The xx: Coexist (Young Turks)

When Jamie Smith said late last year that the new xx album would be heavily influenced by club music, I'm not sure anyone anticipated the sound of Coexist. While club music calls to mind propulsive dance beats and crushing layers of synths, those are nowhere to be found on Coexist. The album's first impression is just as spare and haunting as 2009's xx was.

But by the second or third listen, Coexist does reveal itself to be The xx's version of a dance album. "Reunion" feeds ambient steel drums through reverb until suddenly, a low, throttling dance beat kicks in. "Missing" begins with a sci-fi pulse, employs full stops of dead silence and builds to a Portishead-esque crescendo.
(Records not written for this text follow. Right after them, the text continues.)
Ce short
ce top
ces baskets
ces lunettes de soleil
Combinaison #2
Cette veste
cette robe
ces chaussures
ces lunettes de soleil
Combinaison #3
The frazzled beats underlying "Fiction," one of the album's darkest and best songs, would sound at home on any early '90s British house album. "Sunset" might come closest to being an actual club banger, and is the first time the band has framed singer Romy Madley Croft as a straight-up dance diva.
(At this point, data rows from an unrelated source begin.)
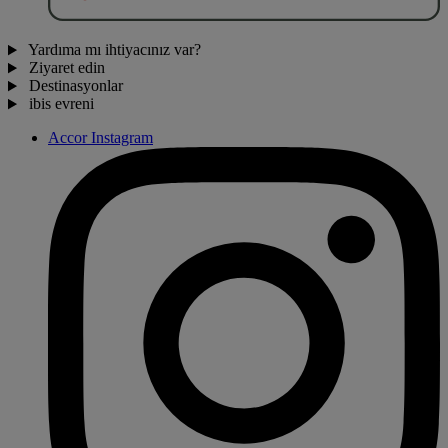
Yardıma mı ihtiyacınız var?
Ziyaret edin
Destinasyonlar
ibis evreni
Accor Instagram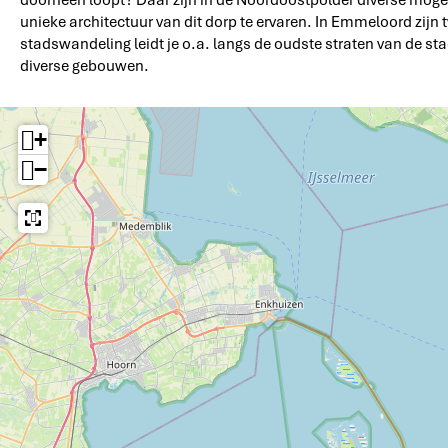
doorheen loopt? Daar zijn in de Noordoostpolder diverse moge
unieke architectuur van dit dorp te ervaren. In Emmeloord zijn 
stadswandeling leidt je o.a. langs de oudste straten van de st
diverse gebouwen.
+
−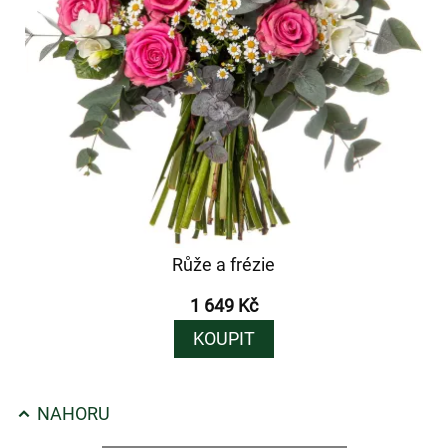
Růže a frézie
1 649 Kč
KOUPIT
NAHORU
The album isn't entirely cohesive. I'm not excited by the album's lead single, "Angels," which hasn't grown any more interesting since it debuted earlier this summer. Tracks like "Our Song," while sounding gorgeous, feel a bit short on ideas. But then there's the exquisite "Try," a song built almost entirely around one spectral loop.

Coexist is a record that requires patience and time to work its magic, but is utterly, enthrallingly, worth the effort.